Aliás, os idosos, tendo em vista a crescente redução do nascimento de crianças, serão a população predominante daqui a alguns anos. A pergunta de alguns é: “O que fazer com eles”?
Qualificá-los a morrerem resignados?


Nesse cenário, o homem pode se despersonalizar, se reificar, ganhando estatuto de coisa a ser consumida para, em seguida, ser descartada. Como é o caso também da disseminação de redes de prostituição de menores, fedofilias “legitimadas” por ranços machistas, sexistas e mercadológicos.

Tal disposição valorativa opera como violência simbólica contra dignidades básicas, em nome da “liberdade democrática”.
Mas com cara de um tipo muito específico de ditadura, embora de rosto impessoal.

Interessante que muitos dos indivíduos que se desenvolveram paralelamente ao avanço tecnológico são “reservados”, indiferentes e acríticos. Ainda bem que não são todos. Do contrário, iniciativas que uma grande mídia não se interessa por divulgar não teriam sido concretizadas.
A mesma mídia dita “livre e democrática”, cuja predileção é girar em torno de outros aspectos, muitos deles sub-impressionista, e em torno das mesmas ideias, em tonalidade de cinismo, ou de sensacionalimo, como instinto de autopreservação, enquanto máquina de lucro, pela mesmice reiterante de “registros” e abordagens.

Voltando um pouco, mas sem mudar o foco: segundo Marcuse, ao longo do desenvolvimento tecnológico e de sua ampla disseminação na sociedade, surge um novo tipo de racionalidade, fundada em valores tomados de empréstimo à máquina. Com isso, formam-se novos padrões de individualidade, em que o princípio do “narcisismo” tende a colocar o homem contra a sociedade, enquanto submetido aos códigos do consumismo em massa: ou seja, um homem destituído de autonomia, e mais isolado.

A tecnologia e a ciência, apesar de aparentarem o contrário, são um processo social em que a técnica segue como fator parcial. Podem promover tanto o autoritarismo, o controle social, quanto a liberdade. Tanto a escassez quanto a abundância, tanto o aumento, quanto a abolição do trabalho escravo(e/ou sob novas camadas).

Se em uma sociedade se vive mais para trabalhar do que se trabalha para viver, me parece ser ela socialmente contrária a seu princípio de eficácia.

Se a mesma acaba por gerar homens distanciados de interesses da vida, seja apáticos, ou a derivação disso em grupos góticos ou Emos e sua literatura...

Seja os desinteressados de algum desenvolvimento humano, alienados de si, de suas necessidades e desejos, e faltos de vinculação, o que se desenharia seria o equivalente a uma anticomunidade de bárbaros(sem nos referirmos especficamente a um grupo social).
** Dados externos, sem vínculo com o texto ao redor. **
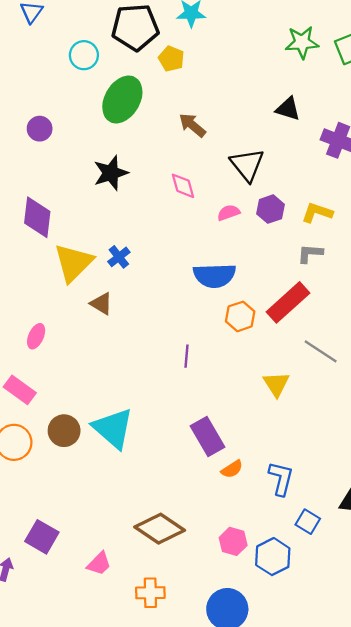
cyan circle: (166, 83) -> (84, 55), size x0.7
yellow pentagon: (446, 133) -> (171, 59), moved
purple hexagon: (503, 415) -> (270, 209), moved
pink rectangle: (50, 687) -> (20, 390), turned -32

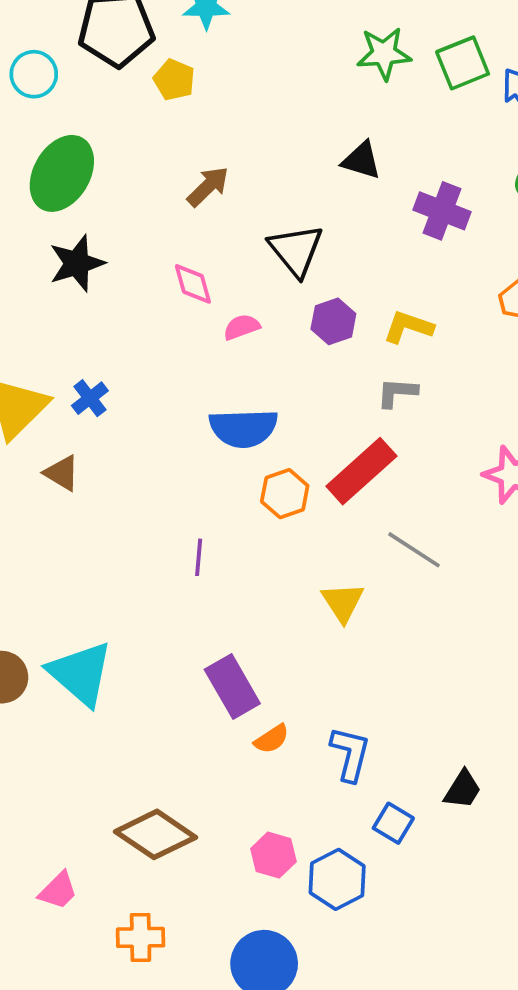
green ellipse: (122, 99) -> (62, 173), moved
brown arrow: (192, 125) -> (208, 187), turned 96
pink semicircle: (228, 213) -> (242, 327), moved

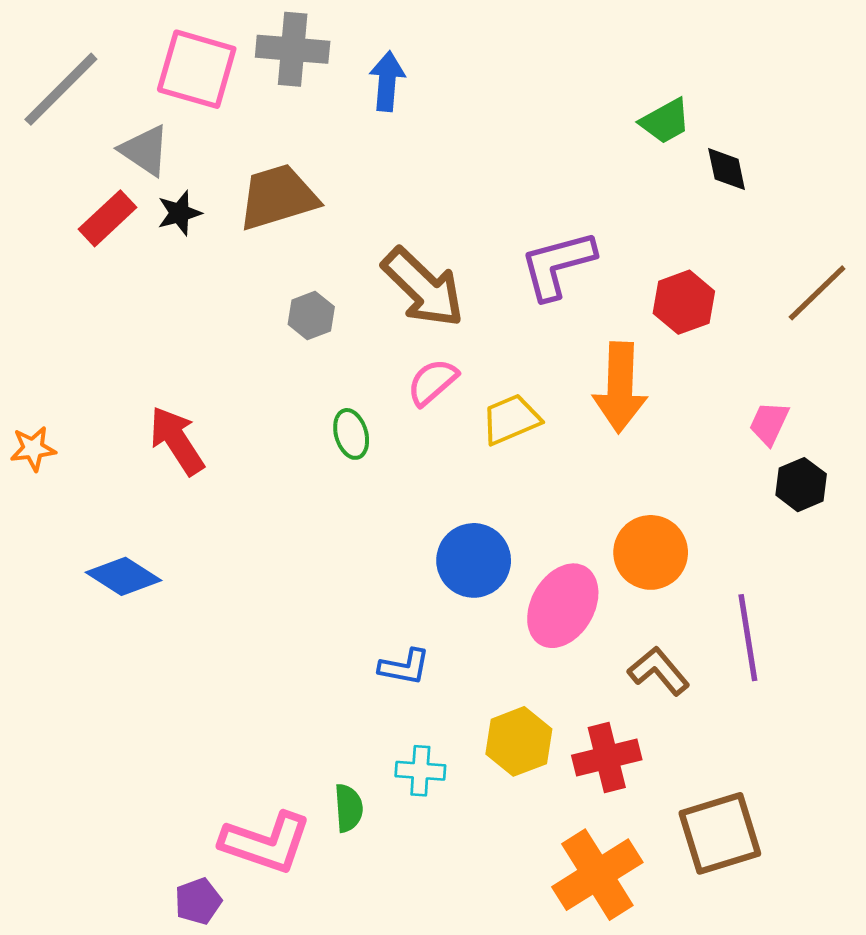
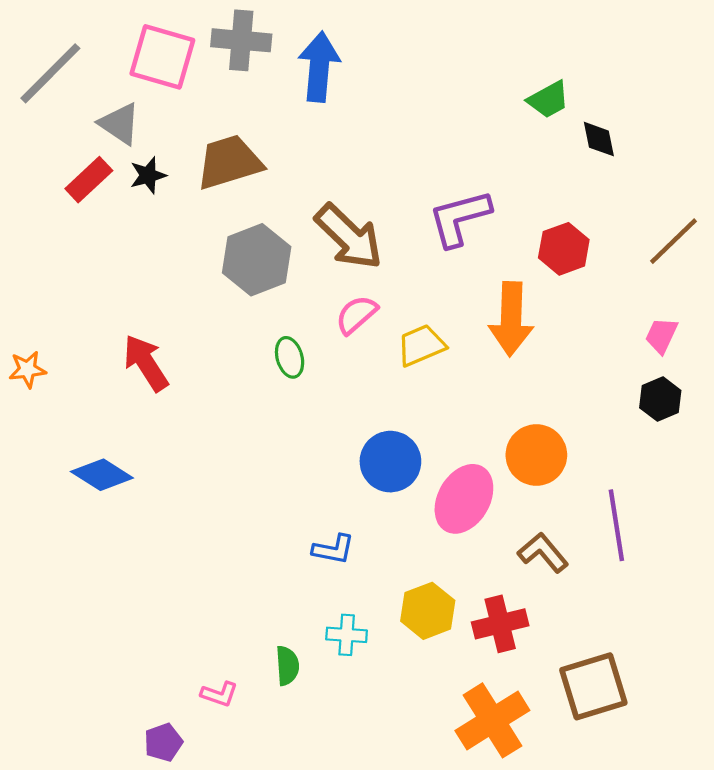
blue arrow: (387, 81) -> (319, 67), size x1.4
gray hexagon: (311, 315) -> (257, 260), size x1.8
pink trapezoid: (769, 423) -> (661, 335), moved
pink L-shape: (266, 843) -> (219, 694), size x0.5

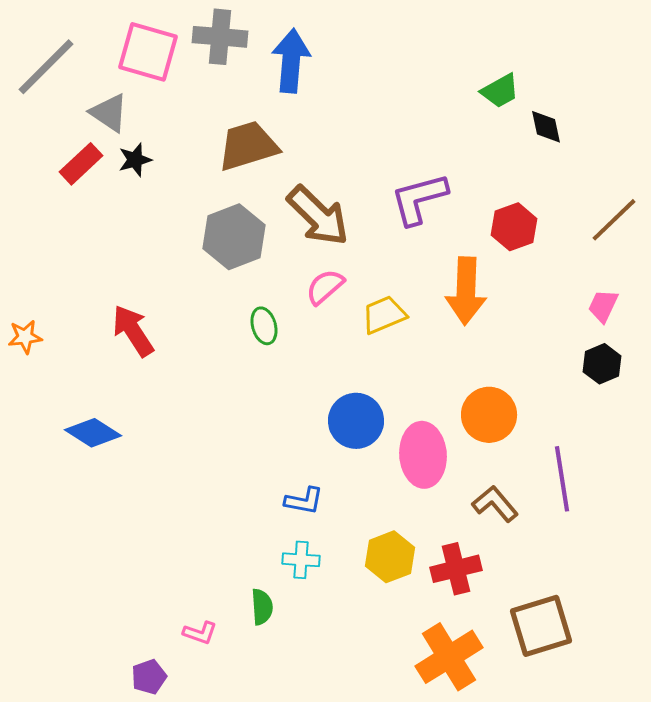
brown trapezoid: (229, 162) -> (248, 146), moved
pink ellipse: (464, 499) -> (423, 455), turned -34
cyan cross: (347, 635) -> (301, 560), moved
Não por acaso muitos, como se fosse possível parar o dito progresso, tornam-se críticos virulentos da técnica.Como se a máquina fosse o demônio a comandar o homem.
E não o contrário.




Os - Para o tema, recomendo o filme O Planeta dos Macacos, de Tim Burton, que não é bem um remake, mas uma reconstrução.
Sobretudo pela arte que vai se insinuando em prolongamento de bordas e forças, a partir de uma superprodução norte-americana.

O outro é também ficção científica-de Jean Luc-Godard- sobre a preeminência da técnica e da máquina "neutra", impessoal e totalitária.